Why: boostFactor was a bespoke heuristic that pre-emptively penalized cluster siblings because they might be redundant. MMR actually measures redundancy via cosine similarity against already-selected chunks. With MMR in place, boostFactor was doing MMR's job badly — and blocking MMR from doing it well. The sweep confirmed that boostFactor was the real bottleneck: at boost=0.3, cluster sources never appeared at any lambda value. Raising boostFactor to 0.7 gave 9% cluster sources with zero adjacent recall cost; removing it entirely (boost=1.0) gave 20% cluster sources with a 3pp recall tradeoff.

Design principle: One knob is better than two. MMR lambda is a principled, well-studied reranking mechanism. boostFactor was a redundant heuristic that added complexity without adding signal.

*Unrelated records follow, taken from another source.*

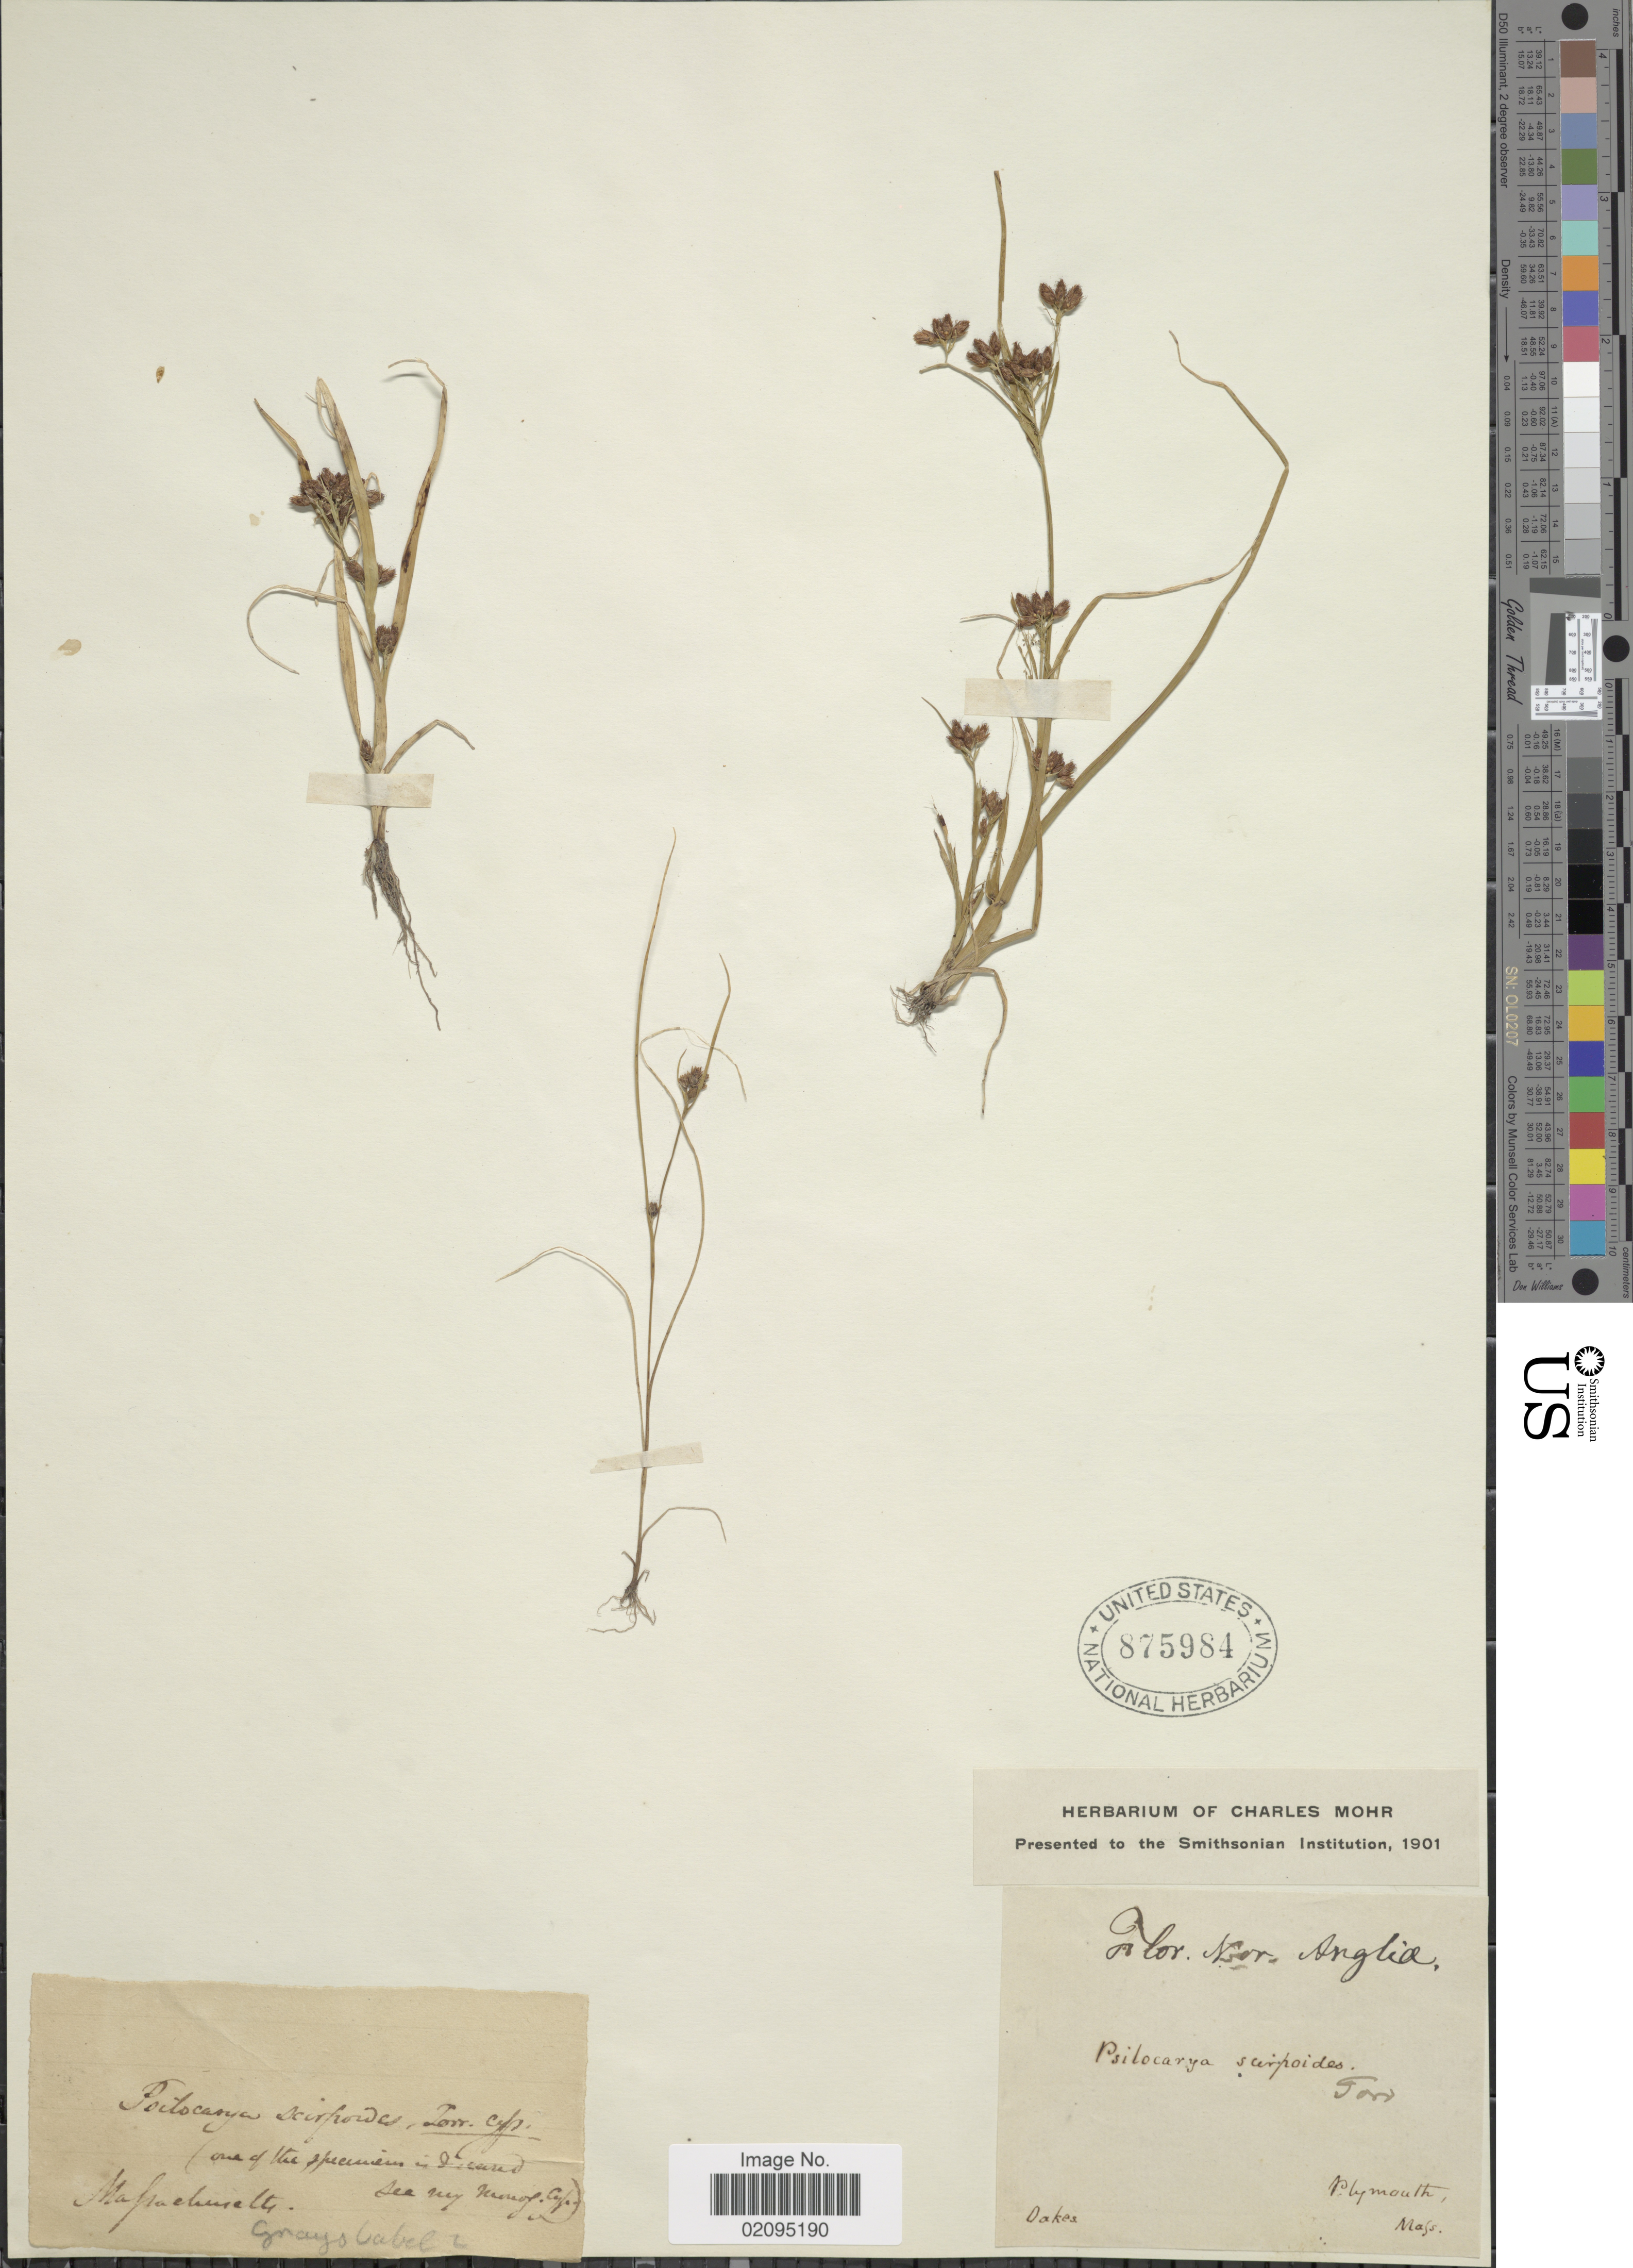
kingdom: Plantae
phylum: Tracheophyta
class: Liliopsida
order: Poales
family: Cyperaceae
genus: Rhynchospora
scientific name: Rhynchospora scirpoides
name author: (Torr.) Griseb.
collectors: -. Oakes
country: United States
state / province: Massachusetts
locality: Plymouth,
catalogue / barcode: US 875984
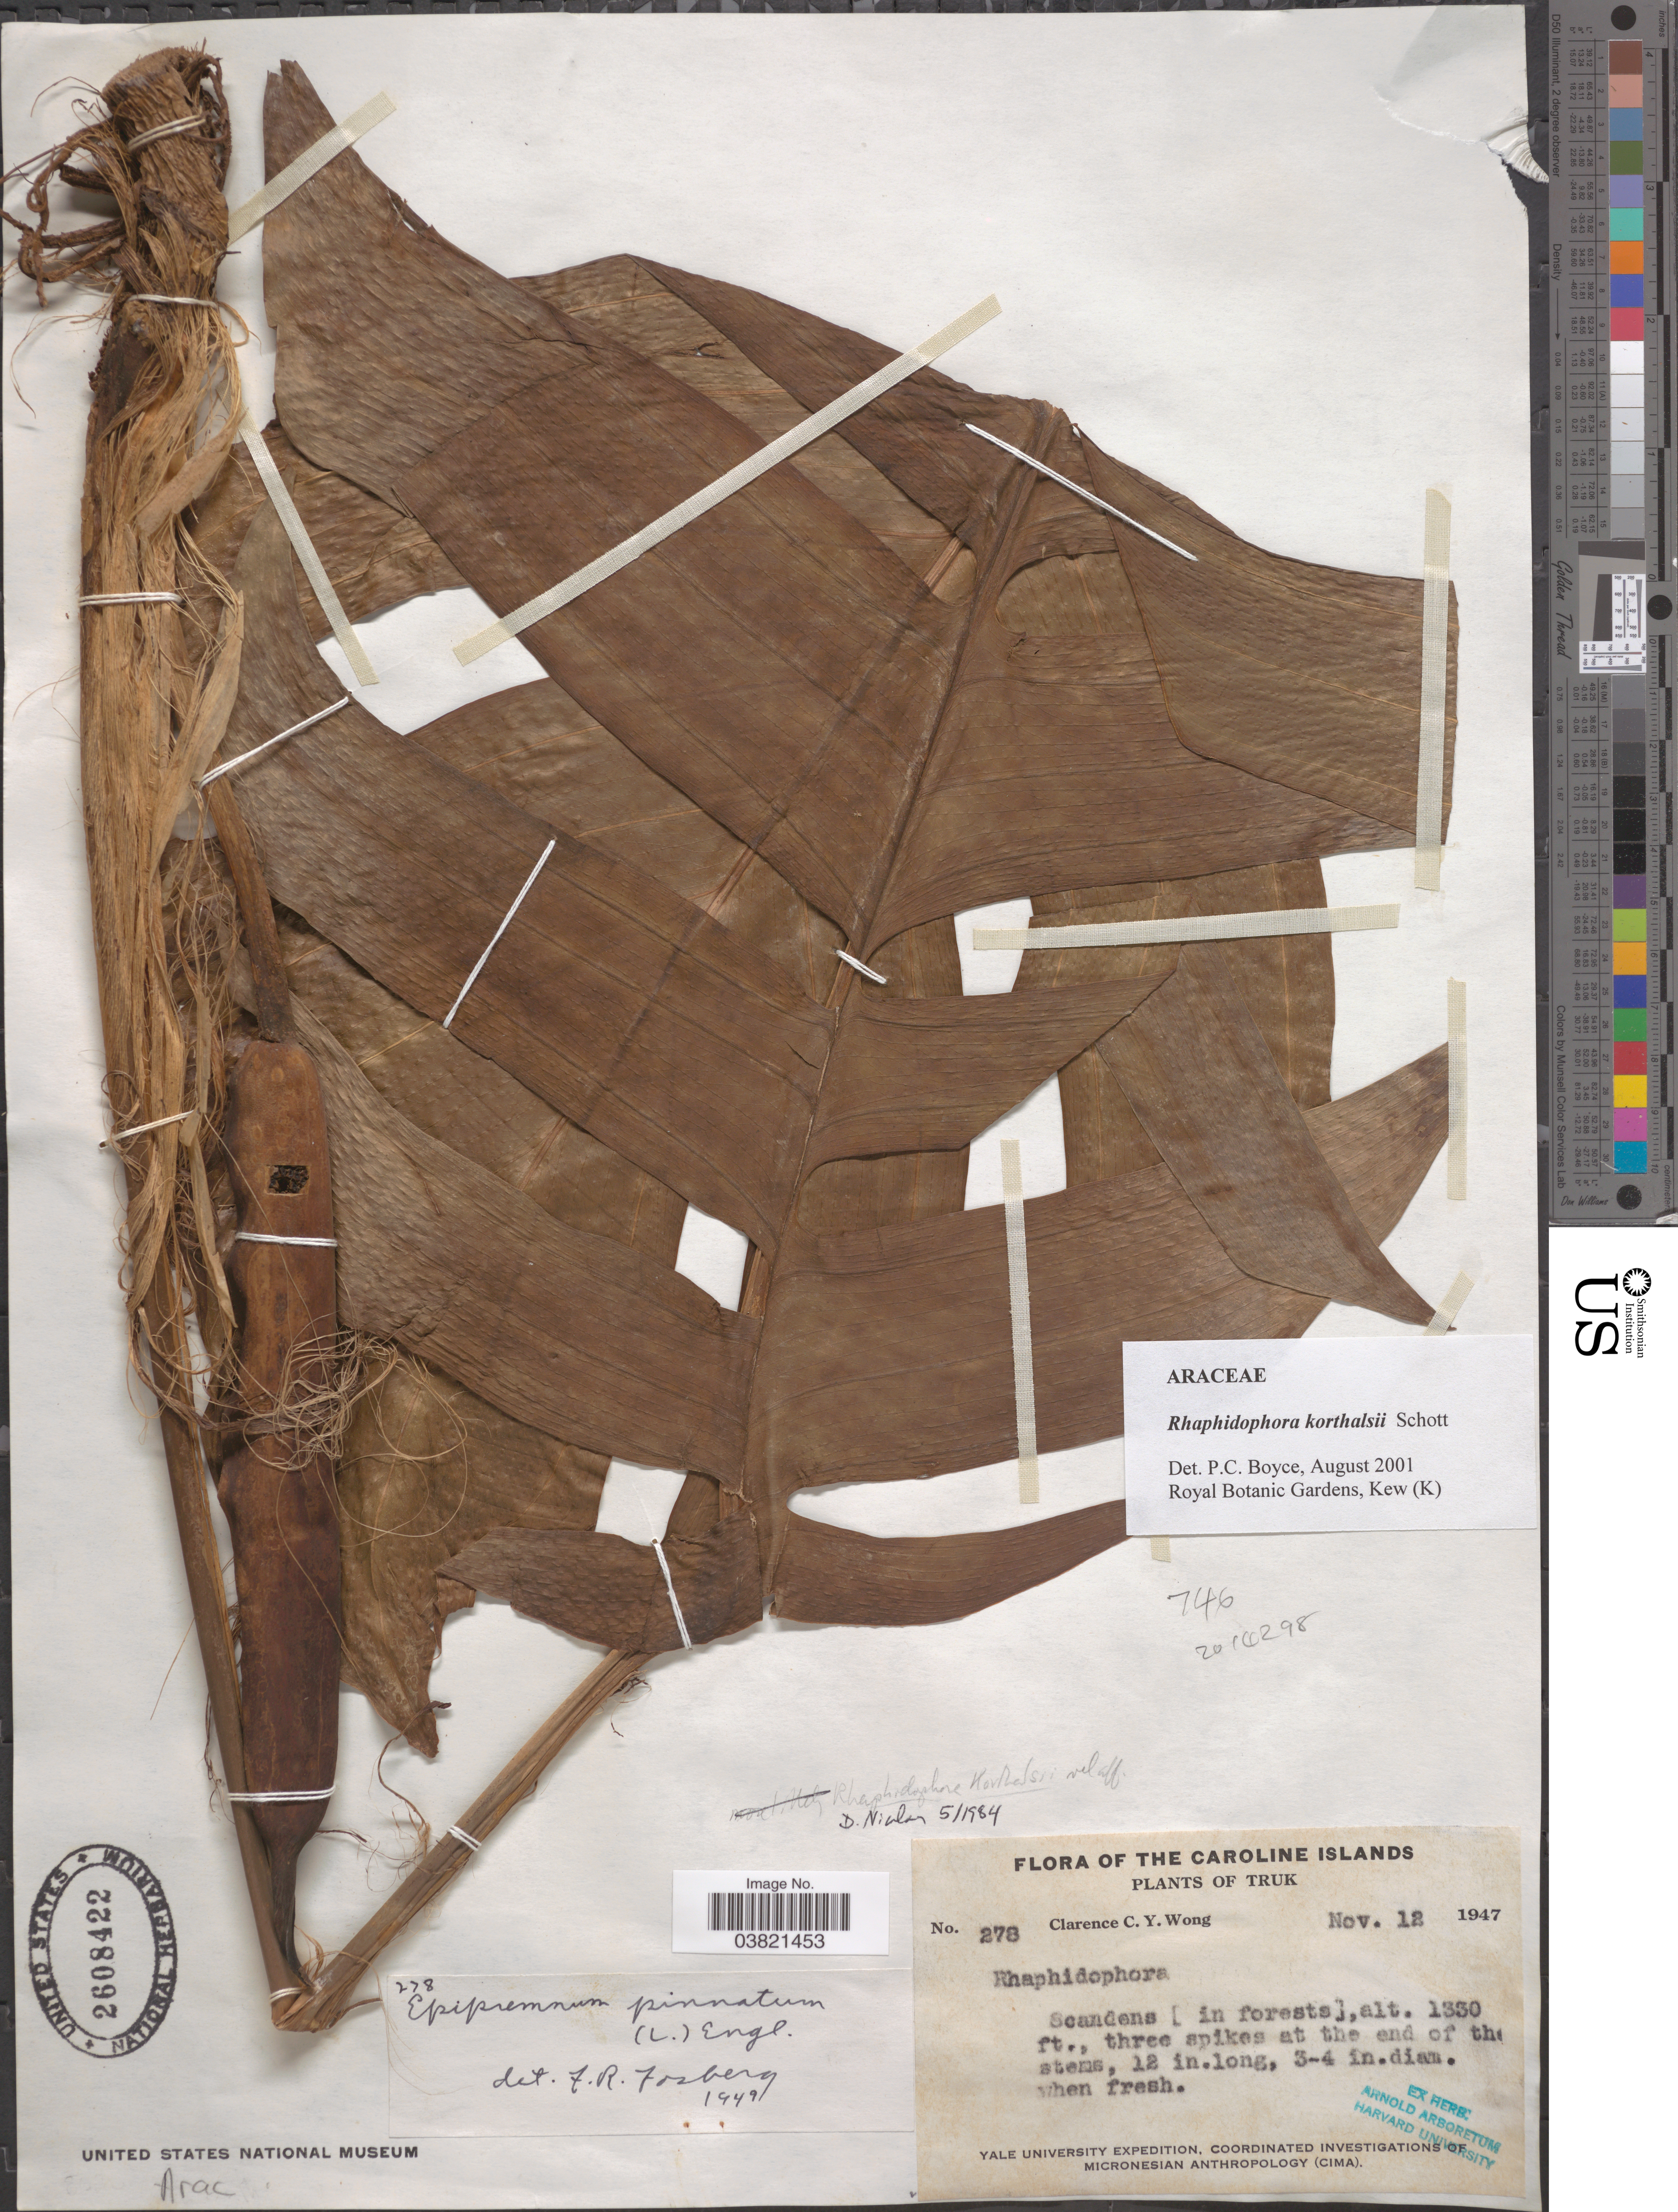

Evidence: Same sweep experiment. Post-removal benchmark: source mix shifted from 82/18/0 (vector/keyword/cluster) to 68/16/16.

Rejected: Diversity-Aware Chain Traversal (v0.5.4)

Decision: Do NOT add MMR or diversity reranking to chain walking (recall/predict).

What was considered: Filtering semantically similar chunks during chain walking, with cluster backfill for removed chunks — essentially applying MMR to the narrative reconstruction path.

Why rejected: Search and chain walking serve fundamentally different purposes. Search is for discovery — finding the best chunks across the entire corpus — where diversity prevents redundancy. Chain walking is for episodic narrative — reconstructing what happened in order — where every step in the causal chain matters, even if adjacent chunks are semantically similar. Injecting diversity into chain walking would break narrative coherence (skipping steps) and blur the API distinction between search (ranked set) and recall/predict (ordered sequence). The "topic continuity" signal that motivated the idea belongs at ingestion-time turn boundary detection, not retrieval-time reranking.

Evidence: Discussion during MMR implementation session. Topic continuity detection already uses lexical features (time gap + markers + file overlap) at ingestion time — see "Topic Continuity Detection" above.